Jack Robinson scored Leeds first, he said, because both Trent Alexander-Arnold and Robertson were higher than the center halves. “That should never happen in soccer,” Klopp said.

Mateusz Klich scored Leeds’ third, he said, because no one closed it and the center halves were perhaps too far apart. ‘Our formation was moving and it didn’t close a gap. We let it go, that’s true. And there was fatigue, of course. An international break and minimal preparation time. “Defending is not like riding a bike,” Klopp observed. “You have to constantly work on it.”

The value of adding a new face adds up, especially if that newcomer was Thiago Alcantara.

The value of adding a new face adds up, especially if that newcomer was Thiago Alcantara.

MARK CLATTENBURG AGREES THAT MO SALAH’S FIRST PENALTY WAS THE RIGHT DECISION

Michael Oliver was 100 per cent correct in conceding Liverpool’s first penalty when Mo Salah’s shot deflected from Leeds defender Robin Koch’s thigh and into his arm.

‘Let’s get one thing clear, and I can’t believe people are still talking about this two years later, but the word’ deliberate ‘has been removed from the Laws of the Game.

“ It doesn’t matter that Koch didn’t deliberately handle the ball, his arm was extended and in an unnatural position, it made his body bigger.

‘It also doesn’t matter that the ball was deflected before hitting his arm. Koch had thrown his body into the shot and took a chance.

“That’s why now you see a lot of defenders approaching situations like this with their hands behind their back.”

These conversations emerged at the beginning of last season, when analysis showed Liverpool’s high defensive positions had accounted for them facing 40 shots on goal in their first three games, compared to 19 in the same period last year.

Once again, Van Dijk had just returned from international service, where his defensive approach had been to mark the man, not Liverpool’s way of playing against the ball, in which the formation moves in sync with every inch the ball travels. .
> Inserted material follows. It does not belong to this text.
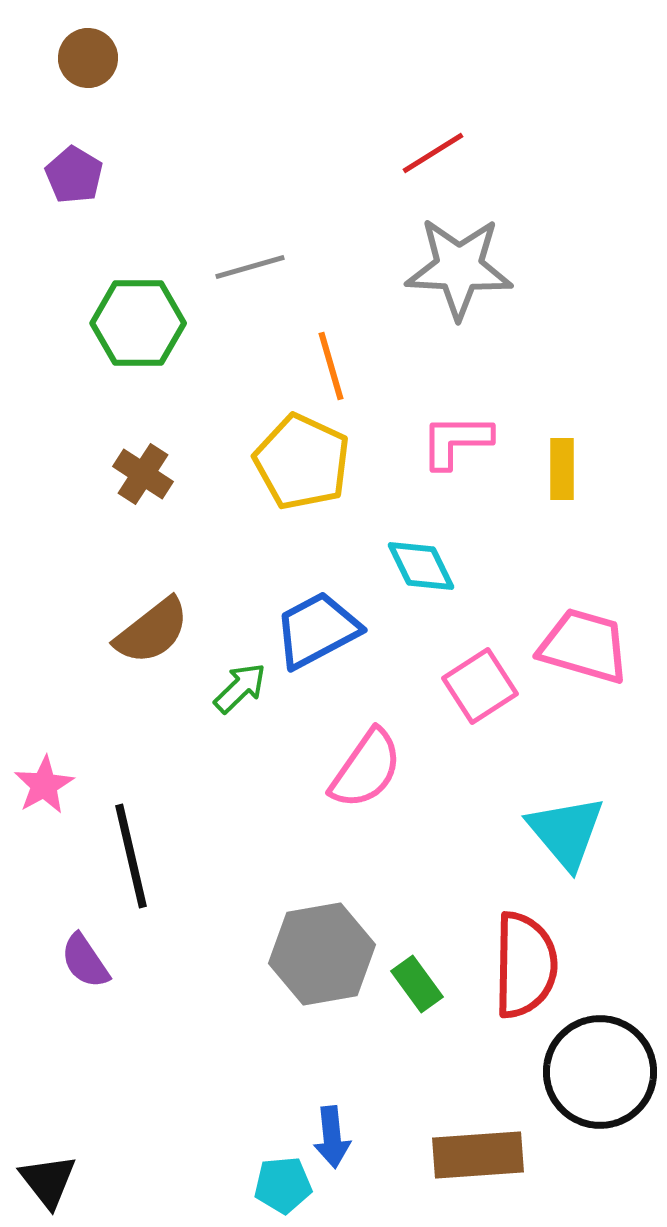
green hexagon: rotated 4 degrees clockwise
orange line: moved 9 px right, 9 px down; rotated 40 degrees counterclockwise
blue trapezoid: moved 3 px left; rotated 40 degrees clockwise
Liverpool’s defense turned out to be the best in the Premier League last season. But the value of adding one to the ranks still adds up, especially if that newcomer was Thiago Alcantara.

The Bayern Munich player could help more against less ambitious teams than Leeds. He does not push opponents to death as all Liverpool midfielders do, but instead brings the control and vision to find the pass that goes through the teams sitting deep.

However, their presence would ease some of the pressure on Alexander-Arnold and Robertson to attack and defend, a workload that contributed to Saturday’s chaos. Klopp hardly seems to view these two as defenders. “You need both wingers to be 100% involved in defense,” he said.

Mo Salah’s electrifying contribution suggested that the debate about what’s going on behind him is purely academic.

Liverpool have won each of the last 35 Premier League games in which Salah has scored, a sequence that surpasses Wayne Rooney’s record of 34 consecutive Premier League wins by scoring from September 2008 to February 2011.

But Klopp has never been in the habit of sitting still. “We know we have to improve,” he reflected, which sounded sinister to the rest of the league.